**EXERCISE OBJECTIVE**
In the records below, find the line with "ring mcp: (197, 218)" and repeat it and every line after it, exactly, without any pictures.

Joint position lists
=-=-=

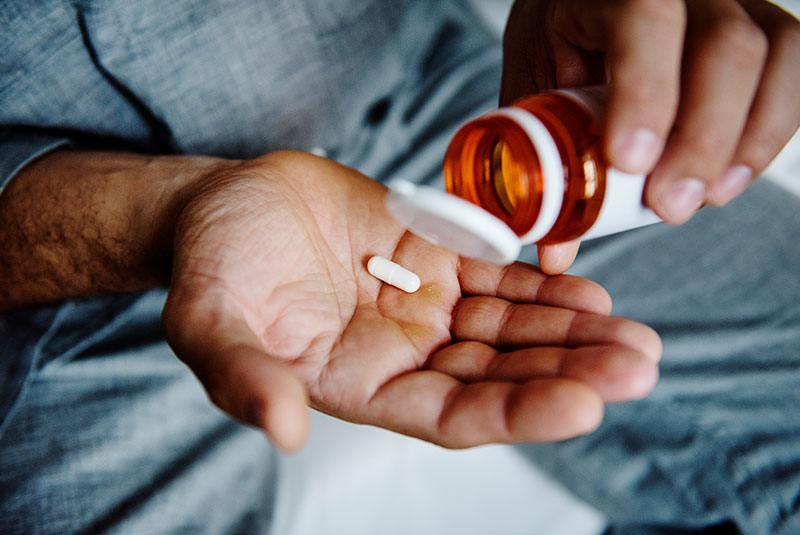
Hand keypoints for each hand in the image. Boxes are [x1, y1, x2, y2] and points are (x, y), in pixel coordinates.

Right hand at [161, 151, 660, 451]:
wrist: (224, 205)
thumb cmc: (211, 268)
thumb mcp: (211, 324)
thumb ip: (245, 378)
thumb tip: (281, 431)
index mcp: (361, 385)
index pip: (452, 414)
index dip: (516, 412)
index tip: (583, 405)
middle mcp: (405, 352)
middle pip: (501, 373)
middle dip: (569, 372)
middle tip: (637, 366)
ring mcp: (425, 302)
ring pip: (512, 326)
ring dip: (573, 332)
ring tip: (634, 337)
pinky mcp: (434, 252)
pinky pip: (499, 273)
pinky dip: (543, 283)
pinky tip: (590, 292)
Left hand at [502, 0, 799, 272]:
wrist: (588, 9)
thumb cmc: (561, 43)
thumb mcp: (536, 87)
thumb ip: (542, 156)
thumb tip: (555, 254)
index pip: (642, 19)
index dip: (644, 91)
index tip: (629, 162)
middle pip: (724, 46)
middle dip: (702, 139)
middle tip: (668, 207)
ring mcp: (732, 3)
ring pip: (773, 58)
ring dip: (744, 144)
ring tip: (702, 200)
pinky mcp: (765, 29)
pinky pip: (793, 75)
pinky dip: (769, 135)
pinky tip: (730, 178)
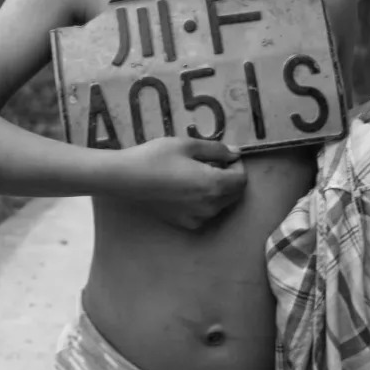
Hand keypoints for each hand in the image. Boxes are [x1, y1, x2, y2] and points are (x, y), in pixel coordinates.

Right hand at [117, 136, 246, 230]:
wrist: (127, 179)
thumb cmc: (157, 157)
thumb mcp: (188, 145)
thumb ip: (217, 150)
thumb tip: (235, 153)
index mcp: (214, 185)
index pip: (242, 180)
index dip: (237, 166)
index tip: (224, 156)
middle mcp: (210, 206)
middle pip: (234, 194)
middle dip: (230, 178)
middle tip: (211, 163)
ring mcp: (197, 218)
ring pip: (221, 204)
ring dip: (218, 190)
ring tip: (197, 174)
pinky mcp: (184, 223)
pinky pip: (205, 213)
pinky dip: (204, 201)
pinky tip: (186, 189)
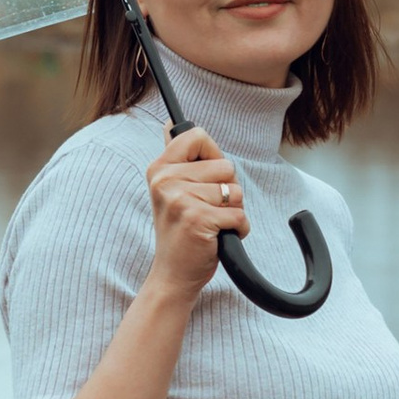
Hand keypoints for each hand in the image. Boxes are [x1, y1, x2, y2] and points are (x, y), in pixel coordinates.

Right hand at [145, 126, 245, 303]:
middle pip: (225, 165)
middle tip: (206, 210)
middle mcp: (166, 181)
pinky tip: (218, 238)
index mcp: (159, 169)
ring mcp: (181, 200)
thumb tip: (172, 123)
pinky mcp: (199, 219)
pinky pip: (239, 215)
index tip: (206, 178)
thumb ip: (177, 158)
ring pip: (235, 191)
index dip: (213, 156)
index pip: (197, 135)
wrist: (172, 275)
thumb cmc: (180, 232)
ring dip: (232, 212)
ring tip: (211, 225)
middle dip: (227, 190)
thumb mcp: (171, 190)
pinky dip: (238, 230)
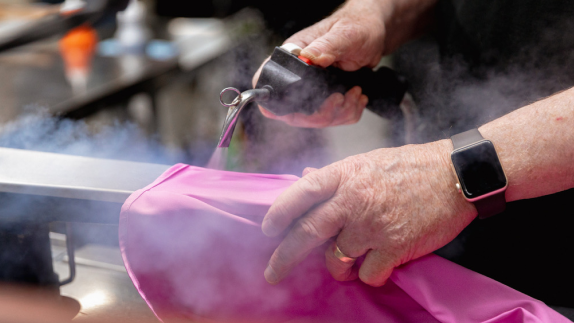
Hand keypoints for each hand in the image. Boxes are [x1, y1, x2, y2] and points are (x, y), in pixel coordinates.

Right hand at [252, 0, 390, 127]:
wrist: (373, 33)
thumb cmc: (356, 26)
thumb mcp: (344, 34)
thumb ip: (326, 46)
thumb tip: (309, 57)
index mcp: (292, 58)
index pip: (266, 84)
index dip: (275, 103)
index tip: (303, 104)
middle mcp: (298, 77)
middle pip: (293, 114)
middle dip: (322, 113)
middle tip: (341, 97)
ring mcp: (312, 91)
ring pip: (316, 120)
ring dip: (340, 113)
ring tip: (355, 93)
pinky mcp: (327, 99)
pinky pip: (334, 119)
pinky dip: (349, 114)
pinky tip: (357, 97)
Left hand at [262, 140, 476, 285]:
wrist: (457, 175)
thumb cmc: (411, 167)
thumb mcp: (368, 161)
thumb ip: (335, 175)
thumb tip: (304, 178)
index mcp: (345, 174)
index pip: (300, 192)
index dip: (279, 212)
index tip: (267, 230)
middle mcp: (353, 199)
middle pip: (307, 232)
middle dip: (284, 257)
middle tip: (272, 273)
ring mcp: (373, 224)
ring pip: (337, 259)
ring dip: (337, 268)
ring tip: (345, 266)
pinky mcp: (395, 246)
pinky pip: (368, 274)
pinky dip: (369, 275)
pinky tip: (378, 265)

=-=-=

**ANSWER TO THIS TASK**
ring mcp: (197, 218)
ring pip: (221, 204)
ring dip: (218, 190)
ring tip: (197, 174)
pinky mcp: (184, 223)
pinky pip: (205, 213)
pinky dip: (204, 201)
pinky tip: (186, 189)
Hand keypoints for each hand in the image. Boxes are [x1, y1, x2, y2] and points are (x, y), in pixel coordinates.

Right hand at [145, 126, 245, 303]:
middle pip: (225, 165)
middle tip: (206, 210)
middle mcp: (166, 181)
pinky tip: (218, 238)
index mcp: (159, 169)
ring mcp: (181, 200)
thumb tip: (172, 123)
pinky mcp: (199, 219)
pinky pip: (239, 215)
index tip: (206, 178)
thumb ip: (177, 158)
ring pip: (235, 191)
index dip: (213, 156)
index pip: (197, 135)
wrist: (172, 275)
thumb cmc: (180, 232)
ring dip: (232, 212)
ring tip: (211, 225)
middle dip: (227, 190)
thumb mcp: (171, 190)
pinky dip: (238, 230)
Hand keypoints for each hand in the image. Boxes are [x1, y1, x2, y2] and points are (x, y), in pixel coordinates.

Right hand at [252, 0, 390, 127]:
wrist: (373, 33)
thumb cmc: (356, 26)
thumb mcp: (344, 34)
thumb ip: (326, 46)
thumb tip: (309, 57)
index mcp: (292, 58)
index pip: (266, 84)
index dip: (275, 103)
index tip: (303, 104)
middle mcp: (298, 77)
middle pip: (293, 114)
middle dip: (322, 113)
middle tip: (341, 97)
ring mcp: (312, 91)
ring pip: (316, 120)
ring dip: (340, 113)
ring tip: (355, 93)
pinky mcp: (327, 99)
pinky pip: (334, 119)
pinky dip: (349, 114)
pinky tip: (357, 97)
Left hand at [262, 140, 476, 285]:
wrist: (457, 175)
thumb cmc: (411, 167)
thumb mcp: (368, 161)
thumb ip: (335, 175)
thumb tip: (304, 178)
index mcp: (345, 174)
index pip: (300, 192)
index dip: (279, 212)
index tip: (267, 230)
middle mcp: (353, 199)
middle pip: (307, 232)
middle dip: (284, 257)
middle tip: (272, 273)
ring mcp: (373, 224)
ring pip: (337, 259)
ring dip: (337, 268)
ring tip: (345, 266)
pinky mcp: (395, 246)
pinky pip: (368, 274)
pinky dip: (369, 275)
pinky tip: (378, 265)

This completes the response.